Métamorphose
Chapitre 8 : Aragorn
Je suis plutôt étonné lorsque je vois Elizabeth Swann marcher tranquillement devant moi. C'est une gentille fille, plutôt jolie mais pas très bavarde, et elle est tombée sur moi, là, comme ça.
En vérité je l'ai rattrapée. Cela fait trop longtemps qu'elle est dans notre monde, elle va commencer à dépérir jusqu'à la mort, à agoniser pendant plusieurs mois. Je la ramène donc là où elle dort, et court en parler à Legolas qui attend toujours dans sa cage.
Il se repose quand j'arrive et je ne peux m'empêcher de sourire en le voyant les yeux fermés et le visage serein. Les teintes blondes et argentées de ses cheveux se mêlent sur sa peau claire. Il ressemble à un petit garçon, roulé en boule dans son sommeil.
Evidemment ce sommeil est feint les Elfes ne dorment pas comme les humains. Legolas s'assoit rapidement lorsqu'il a conscience de ma venue
« Legolas ! Il faut que je te parle.
- Eh bien c'est ce que tu viens de faire. Continue ! »
Je poursuis sans prêter attention à sa remarque.
« Elizabeth s'est évanouie dans mes bras. Je crains le pire pour elle : le temps passe et elle n'est pas retournée dans son monde. Il va falloir… »
La nonchalance apparente de Legolas disparaît aussitôt. Sur son visage se peint un masque de peur, et il est sincère. Il se tourmente réellement pour cette fille.

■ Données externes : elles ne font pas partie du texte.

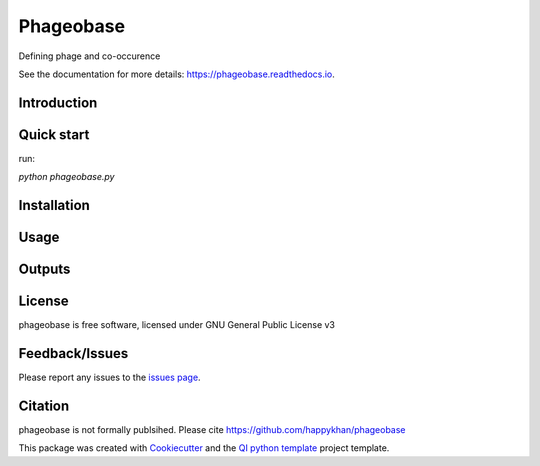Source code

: ==========
Phageobase
==========


|Linux| |Windows| |Documentation| |pypi| |Docker build|

|Coverage| |Code quality|  |pyup| 


.. |pyup| image:: https://pyup.io/repos/github/happykhan/phageobase/shield.svg
     :target: https://pyup.io/repos/github/happykhan/phageobase/
     :alt: Updates


Defining phage and co-occurence 

See the documentation for more details: https://phageobase.readthedocs.io.


Introduction
------------


Quick start
-----------
run:

`python phageobase.py`

Installation
------------


Usage
-----

Outputs
-------

License
-------

phageobase is free software, licensed under GNU General Public License v3


Feedback/Issues
---------------
Please report any issues to the `issues page`_.

Citation
--------
phageobase is not formally publsihed. Please cite https://github.com/happykhan/phageobase

This package was created with Cookiecutter_ and the `QI python template`_ project template.

.. _Cookiecutter: https://github.com/audreyr/cookiecutter
.. _`QI python template`: https://github.com/happykhan/qi-python-package
.. _`issues page`: https://github.com/happykhan/phageobase/issues 



.. |pypi| image:: https://img.shields.io/pypi/v/phageobase.svg
        :target: https://pypi.python.org/pypi/phageobase

.. |Linux| image:: https://img.shields.io/travis/happykhan/phageobase.svg
        :target: https://travis-ci.org/happykhan/phageobase

.. |Documentation| image:: https://readthedocs.org/projects/phageobase/badge/?version=latest
        :target: https://phageobase.readthedocs.io/en/latest/?badge=latest
        :alt: Documentation Status
        
.. |Windows| image:: https://ci.appveyor.com/api/projects/status/github/happykhan/phageobase?branch=master&svg=true
    :target: https://ci.appveyor.com/project/happykhan/phageobase/branch/master
    :alt: Windows build status on Appveyor

.. |Dependencies| image:: https://pyup.io/repos/github/happykhan/phageobase/shield.svg
     :target: https://pyup.io/repos/github/happykhan/phageobase/
     :alt: Updates

.. |Coverage| image:: https://img.shields.io/coveralls/happykhan/phageobase/master.svg
     :target: https://coveralls.io/r/happykhan/phageobase/
     :alt: Coverage
     
.. |Code quality| image:: https://img.shields.io/scrutinizer/g/happykhan/phageobase.svg
     :target: https://scrutinizer-ci.com/g/happykhan/phageobase/?branch=master
     :alt: Coverage   
     
.. |Code quality| image:: https://img.shields.io/scrutinizer/g/happykhan/phageobase.svg
     :target: https://scrutinizer-ci.com/g/happykhan/phageobase/?branch=master
     :alt: Coverage        
     
.. |Docker build| image:: https://img.shields.io/docker/pulls/happykhan/phageobase.svg     
     :target: https://hub.docker.com/r/happykhan/phageobase
     :alt: Docker build status
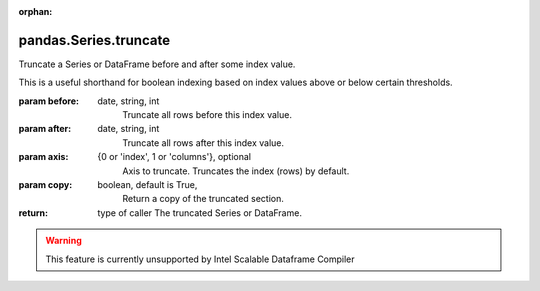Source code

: .. _pandas.Series.truncate:

:orphan:

pandas.Series.truncate
**********************

Truncate a Series or DataFrame before and after some index value.

This is a useful shorthand for boolean indexing based on index
values above or below certain thresholds.

:param before:
    date, string, int
        Truncate all rows before this index value.

:param after:
    date, string, int
        Truncate all rows after this index value.

:param axis:
    {0 or 'index', 1 or 'columns'}, optional
        Axis to truncate. Truncates the index (rows) by default.

:param copy:
    boolean, default is True,
        Return a copy of the truncated section.

:return: type of caller
    The truncated Series or DataFrame.



.. warning::
    This feature is currently unsupported by Intel Scalable Dataframe Compiler

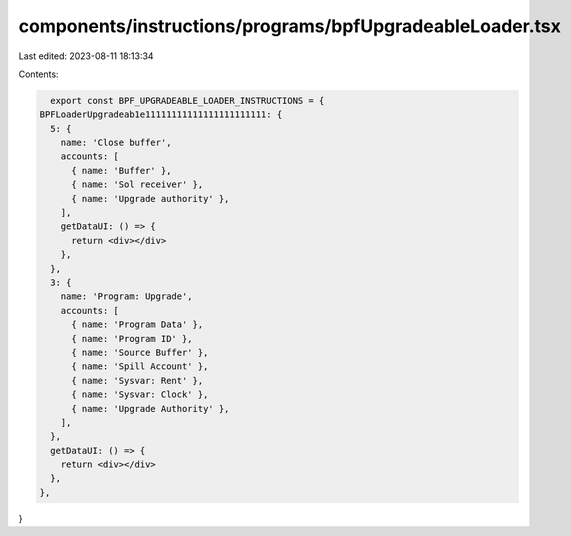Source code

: components/instructions/programs/bpfUpgradeableLoader.tsx
=========================================================

Last edited: 2023-08-11 18:13:34

Contents:

.. code-block:: tsx

    export const BPF_UPGRADEABLE_LOADER_INSTRUCTIONS = {
  BPFLoaderUpgradeab1e11111111111111111111111: {
    5: {
      name: 'Close buffer',
      accounts: [
        { name: 'Buffer' },
        { name: 'Sol receiver' },
        { name: 'Upgrade authority' },
      ],
      getDataUI: () => {
        return <div></div>
      },
    },
    3: {
      name: 'Program: Upgrade',
      accounts: [
        { name: 'Program Data' },
        { name: 'Program ID' },
        { name: 'Source Buffer' },
        { name: 'Spill Account' },
        { name: 'Sysvar: Rent' },
        { name: 'Sysvar: Clock' },
        { name: 'Upgrade Authority' },
      ],
    },
    getDataUI: () => {
      return <div></div>
    },
  },
}


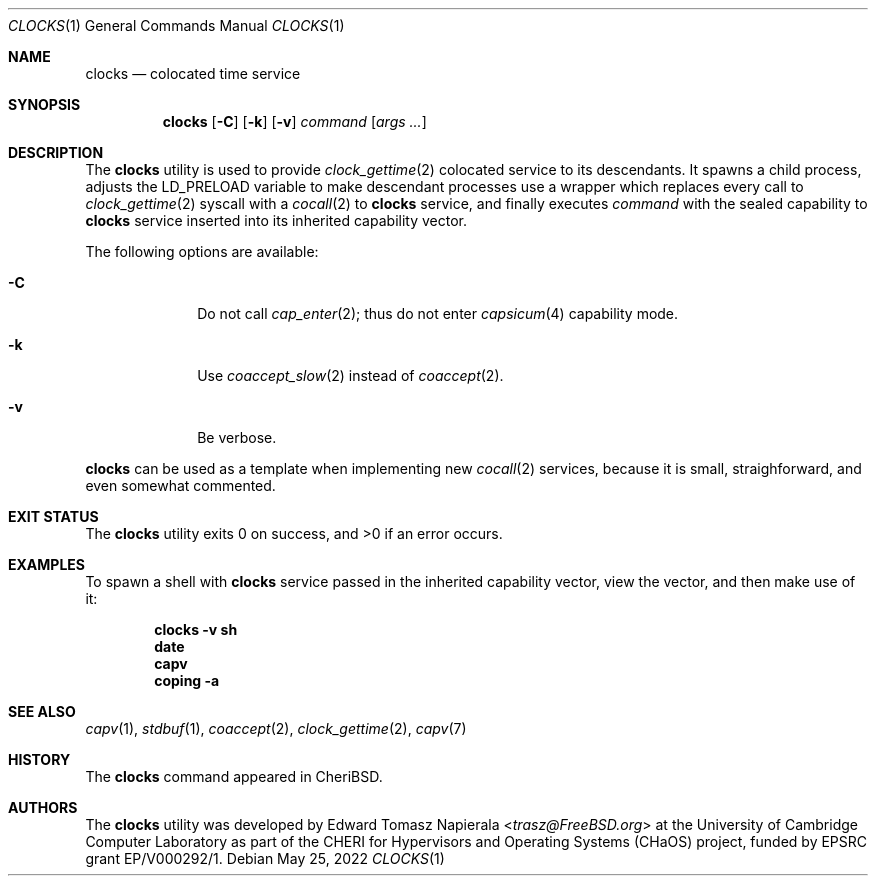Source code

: .\"
.\" Copyright (c) 2022 Edward Tomasz Napierala <en322@cl.cam.ac.uk>
.\" All rights reserved.
.\"
.\" This software was developed by the University of Cambridge Computer
.\" Laboratory as part of the CHERI for Hypervisors and Operating Systems
.\" (CHaOS) project, funded by EPSRC grant EP/V000292/1.
.\"
.\" Redistribution and use in source and binary forms, with or without
.\" modification, are permitted provided that the following conditions
.\" are met:
.\" 1. Redistributions of source code must retain the above copyright
.\"    notice, this list of conditions and the following disclaimer.
.\" 2. Redistributions in binary form must reproduce the above copyright
.\"    notice, this list of conditions and the following disclaimer in the
.\"    documentation and/or other materials provided with the distribution.
.\"
.\" THIS SOFTWARE IS PROVIDED BY THE AUTHOR AND CONTRIBUTORS ``AS IS'' AND
.\" ANY EXPRESS OR IMPLIED WARRANTIES, INCLUDING, BUT NOT LIMITED TO, THE
.\" IMPLIED WARRANTIES OF MERCHANTABILITY AND FITNESS FOR A PARTICULAR PURPOSE
.\" ARE DISCLAIMED.  IN NO EVENT SHALL THE AUTHOR OR CONTRIBUTORS BE LIABLE
.\" FOR ANY DIRECT, INDIRECT, INCIDENTAL, SPECIAL, EXEMPLARY, OR CONSEQUENTIAL
.\" DAMAGES (INCLUDING, BUT NOT LIMITED TO, PROCUREMENT OF SUBSTITUTE GOODS
.\" OR SERVICES; LOSS OF USE, DATA, OR PROFITS; OR BUSINESS INTERRUPTION)
.\" HOWEVER CAUSED AND ON ANY THEORY OF LIABILITY, WHETHER IN CONTRACT, STRICT
.\" LIABILITY, OR TORT (INCLUDING NEGLIGENCE OR OTHERWISE) ARISING IN ANY WAY
.\" OUT OF THE USE OF THIS SOFTWARE, EVEN IF ADVISED OF THE POSSIBILITY OF
.\" SUCH DAMAGE.
.\"
.\" $FreeBSD$
.\"
.Dd May 25, 2022
.Dt CLOCKS 1
.Os
.Sh NAME
.Nm clocks
.Nd colocated time service
.Sh SYNOPSIS
.Nm
.Op Fl C
.Op Fl k
.Op Fl v
.Ar command Op Ar args ...
.Sh DESCRIPTION
The
.Nm
utility is used to provide
.Xr clock_gettime 2
colocated service to its descendants.
It spawns a child process, adjusts the
.Ev LD_PRELOAD
variable to make descendant processes use a wrapper which replaces
every call to
.Xr clock_gettime 2
syscall with a
.Xr cocall 2
to
.Nm
service, and finally executes
.Ar command
with the sealed capability to
.Nm
service inserted into its inherited capability vector.
.Pp
The following options are available:
.Bl -tag -width ".Fl s time"
.It Fl C
Do not call
.Xr cap_enter 2 ;
thus do not enter
.Xr capsicum 4
capability mode.
.It Fl k
Use
.Xr coaccept_slow 2
instead of
.Xr coaccept 2 .
.It Fl v
Be verbose.
.El
.Pp
.Nm
can be used as a template when implementing new
.Xr cocall 2
services, because it is small, straighforward,
.\" XXX I'm flat out lying here.
and even somewhat commented.
.Sh EXIT STATUS
The
.Nm
utility exits 0 on success, and >0 if an error occurs.
.Sh EXAMPLES
To spawn a shell with
.Nm
service passed in the inherited capability vector, view the vector,
and then make use of it:
.Pp
.Dl clocks -v sh
.Dl date
.Dl capv
.Dl coping -a
.Pp
.Sh SEE ALSO
.Xr capv 1 ,
.Xr stdbuf 1 ,
.Xr coaccept 2 ,
.Xr clock_gettime 2 ,
.Xr capv 7
.Sh HISTORY
The
.Nm
command appeared in
.Tn CheriBSD .
.Sh AUTHORS
.An -nosplit
The
.Nm
utility was developed by
.An Edward Tomasz Napierala Aq Mt trasz@FreeBSD.org
at the University of Cambridge Computer Laboratory as part of the CHERI
for Hypervisors and Operating Systems (CHaOS) project, funded by EPSRC
grant EP/V000292/1.
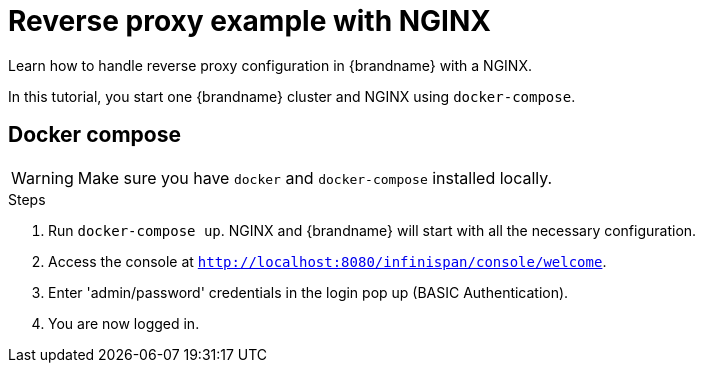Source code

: [id='reverse-proxy-nginx_{context}']
= Reverse proxy example with NGINX

Learn how to handle reverse proxy configuration in {brandname} with a NGINX.

In this tutorial, you start one {brandname} cluster and NGINX using `docker-compose`.

== Docker compose

[WARNING]
====
Make sure you have `docker` and `docker-compose` installed locally.
====

.Steps

. Run `docker-compose up`. NGINX and {brandname} will start with all the necessary configuration.

. Access the console at `http://localhost:8080/infinispan/console/welcome`.

. Enter 'admin/password' credentials in the login pop up (BASIC Authentication).

. You are now logged in.
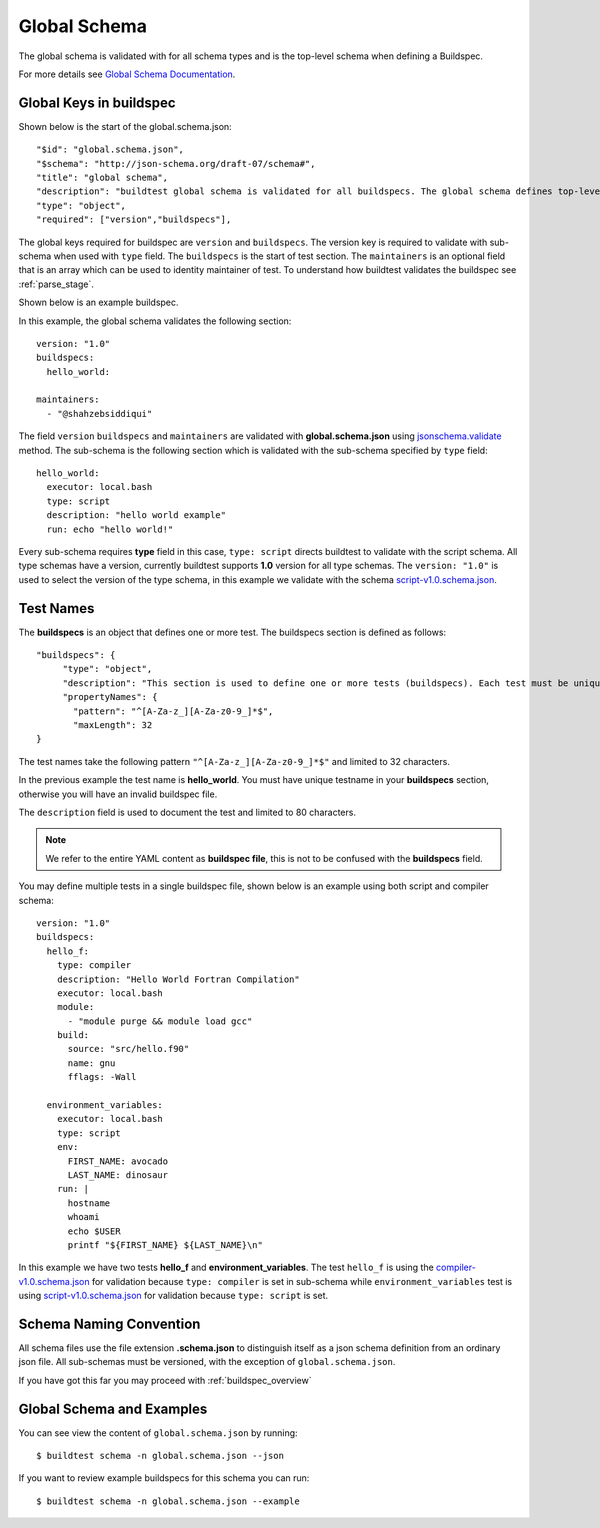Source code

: .. _global_schema:

Global Schema
==============

The global schema is validated with for all schema types and is the top-level
schema when defining a Buildspec.

For more details see `Global Schema Documentation <https://buildtesters.github.io/buildtest/pages/schemadocs/global.html>`_.

Global Keys in buildspec
--------------------------

Shown below is the start of the global.schema.json::

  "$id": "global.schema.json",
  "$schema": "http://json-schema.org/draft-07/schema#",
  "title": "global schema",
  "description": "buildtest global schema is validated for all buildspecs. The global schema defines top-level structure of buildspec and defintions that are inherited for sub-schemas",
  "type": "object",
  "required": ["version","buildspecs"],

The global keys required for buildspec are ``version`` and ``buildspecs``. The
version key is required to validate with sub-schema when used with ``type`` field.
The ``buildspecs`` is the start of test section. The ``maintainers`` is an optional
field that is an array which can be used to identity maintainer of test. To understand
how buildtest validates the buildspec see :ref:`parse_stage`.

Shown below is an example buildspec.

.. program-output:: cat ../tutorials/hello_world.yml


In this example, the global schema validates the following section::

    version: "1.0"
    buildspecs:
      hello_world:

    maintainers:
      - "@shahzebsiddiqui"

The field ``version`` ``buildspecs`` and ``maintainers`` are validated with **global.schema.json**
using `jsonschema.validate <https://python-jsonschema.readthedocs.io/en/stable/_modules/jsonschema/validators/#validate>`_
method. The sub-schema is the following section which is validated with the sub-schema specified by
``type`` field::

    hello_world:
      executor: local.bash
      type: script
      description: "hello world example"
      run: echo "hello world!"

Every sub-schema requires **type** field in this case, ``type: script`` directs
buildtest to validate with the script schema. All type schemas have a version,
currently buildtest supports **1.0** version for all type schemas. The
``version: "1.0"`` is used to select the version of the type schema,
in this example we validate with the schema `script-v1.0.schema.json <https://buildtesters.github.io/buildtest/pages/schemas/script-v1.0.schema.json>`_.

Test Names
-----------

The **buildspecs** is an object that defines one or more test. The buildspecs section
is defined as follows::

    "buildspecs": {
         "type": "object",
         "description": "This section is used to define one or more tests (buildspecs). Each test must be unique name",
         "propertyNames": {
           "pattern": "^[A-Za-z_][A-Za-z0-9_]*$",
           "maxLength": 32
    }

The test names take the following pattern ``"^[A-Za-z_][A-Za-z0-9_]*$"`` and limited
to 32 characters.

In the previous example the test name is **hello_world**. You must have unique
testname in your **buildspecs** section, otherwise you will have an invalid buildspec
file.

The ``description`` field is used to document the test and limited to 80 characters.

.. Note:: We refer to the entire YAML content as **buildspec file**, this is not to be confused with the **buildspecs** field.


You may define multiple tests in a single buildspec file, shown below is an example
using both script and compiler schema::

    version: "1.0"
    buildspecs:
      hello_f:
        type: compiler
        description: "Hello World Fortran Compilation"
        executor: local.bash
        module:
          - "module purge && module load gcc"
        build:
          source: "src/hello.f90"
          name: gnu
          fflags: -Wall

      environment_variables:
        executor: local.bash
        type: script
        env:
          FIRST_NAME: avocado
          LAST_NAME: dinosaur
        run: |
          hostname
          whoami
          echo $USER
          printf "${FIRST_NAME} ${LAST_NAME}\n"

In this example we have two tests **hello_f** and **environment_variables**. The
test ``hello_f`` is using the `compiler-v1.0.schema.json <https://buildtesters.github.io/buildtest/pages/schemas/compiler-v1.0.schema.json>`_
for validation because ``type: compiler`` is set in sub-schema while ``environment_variables`` test
is using `script-v1.0.schema.json <https://buildtesters.github.io/buildtest/pages/schemas/script-v1.0.schema.json>`_
for validation because ``type: script`` is set.


Schema Naming Convention
------------------------

All schema files use the file extension **.schema.json** to distinguish itself
as a json schema definition from an ordinary json file. All sub-schemas
must be versioned, with the exception of ``global.schema.json``.

If you have got this far you may proceed with :ref:`buildspec_overview`

Global Schema and Examples
-----------------------------

You can see view the content of ``global.schema.json`` by running::

    $ buildtest schema -n global.schema.json --json

If you want to review example buildspecs for this schema you can run::

    $ buildtest schema -n global.schema.json --example

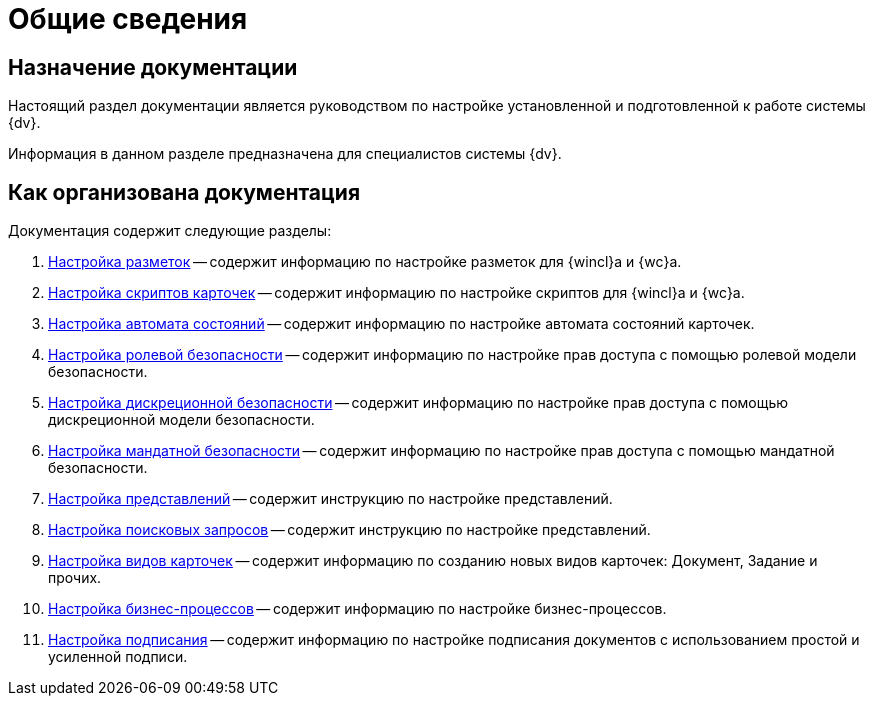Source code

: = Общие сведения

[#purpose]
== Назначение документации

Настоящий раздел документации является руководством по настройке установленной и подготовленной к работе системы {dv}.

Информация в данном разделе предназначена для специалистов системы {dv}.

[#arrangement]
== Как организована документация

.Документация содержит следующие разделы:
. xref:config-layouts.adoc[Настройка разметок] -- содержит информацию по настройке разметок для {wincl}а и {wc}а.
. xref:config-scripts.adoc[Настройка скриптов карточек] -- содержит информацию по настройке скриптов для {wincl}а и {wc}а.
. xref:config-states.adoc[Настройка автомата состояний] -- содержит информацию по настройке автомата состояний карточек.
. xref:roles.adoc[Настройка ролевой безопасности] -- содержит информацию по настройке прав доступа с помощью ролевой модели безопасности.
. xref:discrete.adoc[Настройка дискреционной безопасности] -- содержит информацию по настройке прав доступа с помощью дискреционной модели безопасности.
. xref:mandate.adoc[Настройка мандатной безопасности] -- содержит информацию по настройке прав доступа с помощью мандатной безопасности.
. xref:views.adoc[Настройка представлений] -- содержит инструкцию по настройке представлений.
. xref:search-settings.adoc[Настройка поисковых запросов] -- содержит инструкцию по настройке представлений.
. xref:config-kinds.adoc[Настройка видов карточек] -- содержит информацию по созданию новых видов карточек: Документ, Задание и прочих.
. xref:config-business-process.adoc[Настройка бизнес-процессов] -- содержит информацию по настройке бизнес-процессов.
. xref:config-sign.adoc[Настройка подписания] -- содержит информацию по настройке подписания документов с использованием простой и усиленной подписи.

« Elessar ! Il faut que tu ailles voir Dame Galadriel. Dis-moi qu'Elizabeth vivra. Dis le moi maintenant ! »
Accablé, j'acquiesce. Je ne sais pas si je dis la vérité.
« Mais maintenant, est-elle en vie ? Comment va-t-elle ?
- Calme-toi mon ami ! Les Galadhrim sont à son chevet, elle ne craint rien pour l'instant. »
Legolas baisse la tête.
« Oh, Elessar ! Je suis désolé, je suis pitoyable. Mais je me fais tant de soucis.
- Je vais la voir, si tu veux. Je vais voir si elle va bien. »
Il m'adresse un regard plein de reconnaissance, et tend les bras. Je l'étreins à travers les barreaux de la cage, une étreinte plus qu'amicale, fraternelle.
« Oui, c'est bon, ce n'est pas si loin non plus »
« C'est l'intention qui compte », dit-il. Et il a raison.
J'ai grimpé si vite l'escalier qu'arrivé dans la chambre d'Elizabeth je dois me tenir les côtes. Que ne fait-on pas pour ses amis ! Les Galadhrim sont déjà partis et elle dort dans son lit. Je repars rapidement. Legolas m'attend, angoissé. Ses traits se détendent à mon arrivée.
"Alors ?
- Tout va pour le mieux, dis-je doucement. Elle dort."
Soudain il grimace, et est pris d'une quinte de toux. Je me recule, inquiet. Legolas crache du sang.
« C'est la cage, me dit-il, et sa voix est rauque. Elle est empoisonnée. Moi aussi, il faut que je m'en aille, et vite. Ma vie en dépend. »
Il se tait un instant, et reprend plus doucement.
« Trouve Dame Galadriel. Demande-lui de me libérer. Je suis sûr qu'elle comprendra – j'ai atteint le point critique, et elle ne veut pas me tuer. Mon père se vengerait, et nous ne pouvons nous permettre de perdre un Seigneur Elfe en ce temps de guerre. Trouve-la, et fais vite. S'il te plaît.»
Et je quitte Legolas tandis qu'il se meurt.